Entre nosotros, ya por entonces, sabíamos que aquella calidez era algo que se daba en todas las juventudes, las pasadas y las que estuvieran por venir, pero en su momento estábamos encaramados a la nuestra porque era la única de que disponíamos. Luego, aquellas noches intercambiables, sin particularidades, tan alegres o tan melancólicas, las iríamos mitificando y hubo quien llegó a convencerse, con el tiempo, de que cualquier tiempo pasado había sido mejor, aunque también hubiera sido una mierda.
Pasado el tiempo, en fin, no hace falta ponerse nostálgicos para llegar a la conclusión de que cualquier tiempo pasado fue más o menos el mismo, o al menos muy parecido salvo en los matices. El Madrid de los 80, por ejemplo. Un infierno como cualquier otro. Especialmente en agosto.
En el Madrid de los 80 había quien creía que el futuro había llegado para quedarse, y por eso en ‘La Luna de Madrid’ se hablaba tanto de posmodernidad, por pensarse un poco en otra parte, en un lugar nuevo, aunque la posmodernidad fuera no más que bajar las persianas. Esto lo hemos sabido luego.
‘La Luna de Madrid’ fue una revista de Madrid para Madrid. Atravesó los 80 con andares de pasarela y todo el mundo quiso figurar en sus páginas, porque al fin y al cabo todo el mundo quería estar allí, en el Madrid de entonces, y por eso tuvo su eco tal vez en provincias y por eso mismo, también, se la recuerda poco en Barcelona, porque en Barcelona la sensación habitual era que Madrid iba cuando Barcelona volvía. Barcelona ha estado siempre de vuelta de todo, es otro tema.
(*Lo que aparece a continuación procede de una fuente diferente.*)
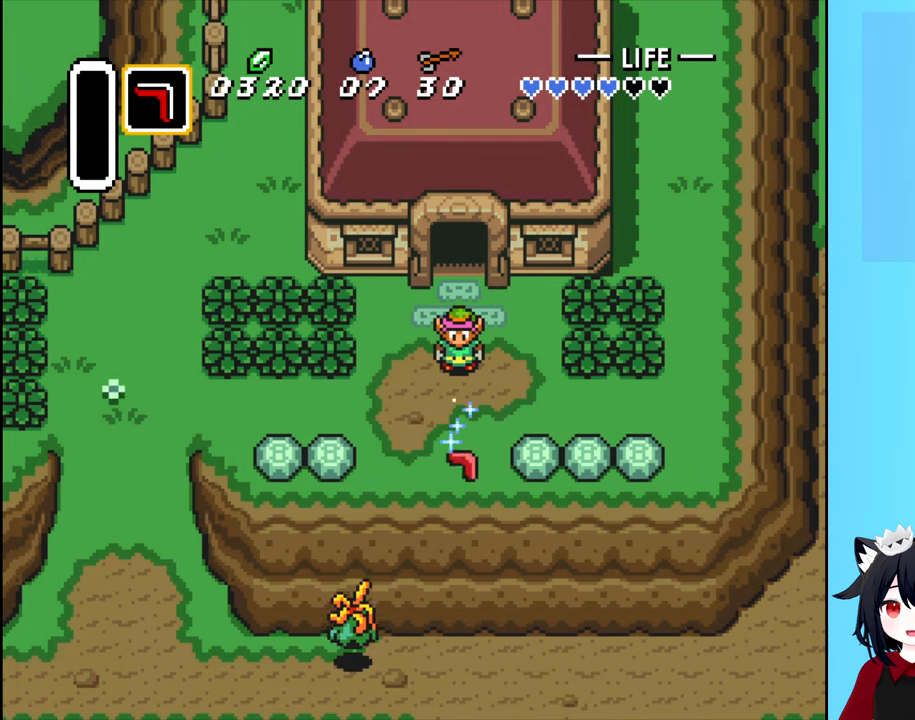
{"buttons": [], "events": []}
El influjo de ‘La Luna…’ suele magnificarse en las crónicas, y su legado 40 años después es modesto, apenas las memorias desopilantes de Patty Diphusa que firmaba Almodóvar y, desde hace unos años, este “Manuel” (cielo eléctrico, 2021), tebeo encumbrado a obra de culto precisamente porque nadie que no viviera en Madrid en los 80 lo recordaba, en parte porque apareció seriado en aquella revista que no era una revista de cómics sino un desgobierno, un cajón de sastre donde cabía cualquier manifestación cultural y lúdica y por supuestísimo posmoderna que pudiera operar como nutriente de identidad, como savia común de aquel tiempo pasado que fue lo que pudo, lo que se le permitió ser.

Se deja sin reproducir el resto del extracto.